O prefeito de Macaé, Welberth Rezende, que já enfrentou pessoalmente os desafios da obesidade, acaba de anunciar uma iniciativa significativa: a criação da Clínica de Emagrecimento / Centro de Referência da Pessoa com Obesidade, unidade pública municipal que reunirá atendimento multidisciplinar — com médicos, nutricionistas, psicólogos, educadores físicos, entre outros — para oferecer tratamento integral.
Essa ação se torna ainda mais relevante quando olhamos para os dados epidemiológicos, tanto nacionais quanto estaduais, e para tendências observadas em Macaé.
Dados e tendências de obesidade no Brasil, no Estado do Rio e em Macaé
| Local | Indicadores / Tendências Recentes |
| Brasil (adultos) | Aproximadamente 31% da população vive com obesidade conforme relatório global de 2025. Nos últimos anos, houve crescimento constante da obesidade entre adultos. |
| Estado do Rio de Janeiro / capitais | Um estudo do Vigitel (2016) apontava que 20,9% dos cariocas estavam obesos. Também naquele estudo, em capitais brasileiras, mais de 55% da população adulta apresentava excesso de peso (IMC ≥ 25). No Rio, esse percentual era similar ou superior.

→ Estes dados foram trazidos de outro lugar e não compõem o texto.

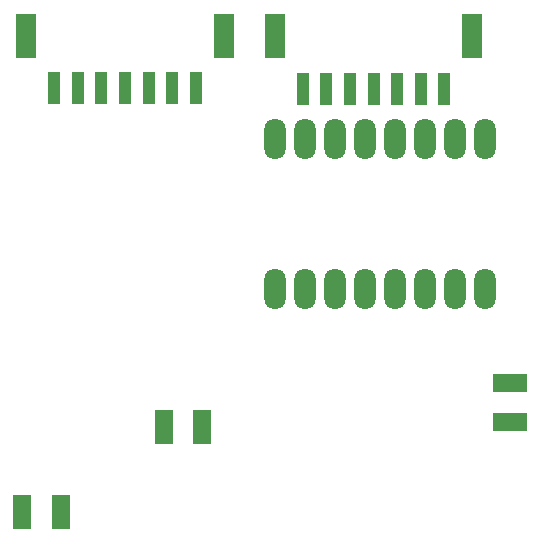
<source format=gbr>
G04 #@! TF.GenerationSoftware,KiCad,Pcbnew,(5.1.8)-1*
G04 #@! TF.CreationDate,2021-03-01T12:43:22-08:00*
G04 #@! TF.ProjectId,UAS,5541532e-6b69-4636-9164-5f7063625858,1*
G04 #@! TF.SameCoordinates,Original*
G04 #@! TF.FileFunction,Paste,Top*
G04 #@! TF.FilePolarity,Positive*
%FSLAX46Y46*%
G04 Gerber Fmt 4.6, Leading zero omitted, Abs format (unit mm)*
G04 Created by KiCad (PCBNEW (5.1.8)-1) date 2021-03-01 12:43:22*
%MOMM*%
%LPD*%
G01*
G04 APERTURE LIST*
%ADD10R,3.000000X1.500000*%
%ADD11R,1.500000X3.000000*%
%ADD12R,1.000000X2.700000*%
%ADD13R,1.800000X3.800000*%
%ADD14O,1.800000X3.500000*%
G04 APERTURE END LIST*
D10*
X166550000Y-111100000D03*
D11*
X140500000Y-111550000D03*
D10*
X166550000Y-107850000D03*
D11*
X137250000Y-111550000D03*
D12*
X133950000Y-82850000D03*
X131950000Y-82850000D03*
X135950000Y-82850000D03*
X137950000Y-82850000D03*
X129950000Y-82850000D03*
X127950000Y-82850000D03*
X139950000Y-82850000D03*
D13*
X142300000Y-78400000D03*
X125600000Y-78400000D03*
D14*
X164470000Y-87150000D03*
X161930000Y-87150000D03*
X159390000Y-87150000D03*
X156850000Y-87150000D03*
X154310000Y-87150000D03*
X151770000Y-87150000D03*
X149230000Y-87150000D03*
X146690000Y-87150000D03*
X164470000Y-99850000D03*
X161930000Y-99850000D03*
X159390000Y-99850000D03*
X156850000Y-99850000D03*
X154310000Y-99850000D03*
X151770000Y-99850000D03*
X149230000Y-99850000D03*
X146690000Y-99850000D03*
D11*
X128500000Y-118750000D03*
X125210000Y-118760000D03*
D12*
X155000000Y-82900000D03*
X153000000Y-82900000D03*
X157000000Y-82900000D03*
X159000000Y-82900000D03*
X151000000Y-82900000D03*
X149000000Y-82900000D03*
X161000000Y-82900000D03*
D13*
X163350000Y-78450000D03*
X146650000Y-78450000D03*
M02*

</source>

Em 2018, uma pesquisa específica para a região Sudeste indicou prevalência de obesidade de cerca de 22,4% no Estado do Rio. |
| Macaé (gestantes / Atenção Primária) | Estudo com gestantes usuárias da APS (Atenção Primária à Saúde) entre 2010 e 2018 mostrou prevalência de excesso de peso (sobrepeso + obesidade) elevada e com crescimento ao longo do período: em 2010 cerca de 40,2%; no auge, em 2017, 57,6%; em 2018, 55,8%. Outros estudos locais também apontam prevalência de obesidade infantil ou de estado nutricional inadequado entre pré-escolares, embora em percentuais menores e com variação conforme faixa etária e local de estudo. |
O que esses números representam para Macaé e porque o centro de referência é tão importante
Alta prevalência local: o fato de que mais da metade das gestantes em Macaé já apresenta excesso de peso em determinados anos mostra que o problema não é residual, mas sim estrutural. Isso implica mais riscos para mãe e filho, mais demanda sobre os serviços públicos, maiores custos futuros em saúde.
Vulnerabilidade de grupos específicos: mulheres grávidas (gestantes), crianças em idade pré-escolar, populações de baixa renda ou com menor escolaridade tendem a apresentar maiores taxas. A atuação na atenção primária — como já vem sendo feita no município — é essencial para detecção precoce e intervenção.
Comparativo com o estado: os percentuais observados em Macaé para gestantes com excesso de peso superam muitos índices estaduais ou de capitais (dependendo do subgrupo), o que mostra necessidade de políticas municipais direcionadas.
Impactos esperados do Centro de Referência:
Tratar casos já estabelecidos de obesidade e suas comorbidades (diabetes, hipertensão, doenças cardiovasculares, problemas articulares etc.), reduzindo complicações graves;
Evitar internações e reduzir custos com tratamentos de doenças crônicas associadas;
Oferecer reabilitação, melhoria da qualidade de vida, autoestima, potencialmente aumentar a produtividade e participação social;
Promover medidas preventivas: educação alimentar, incentivo à atividade física, promoção da saúde nas escolas e comunidades — que são fundamentais para barrar o crescimento dos índices.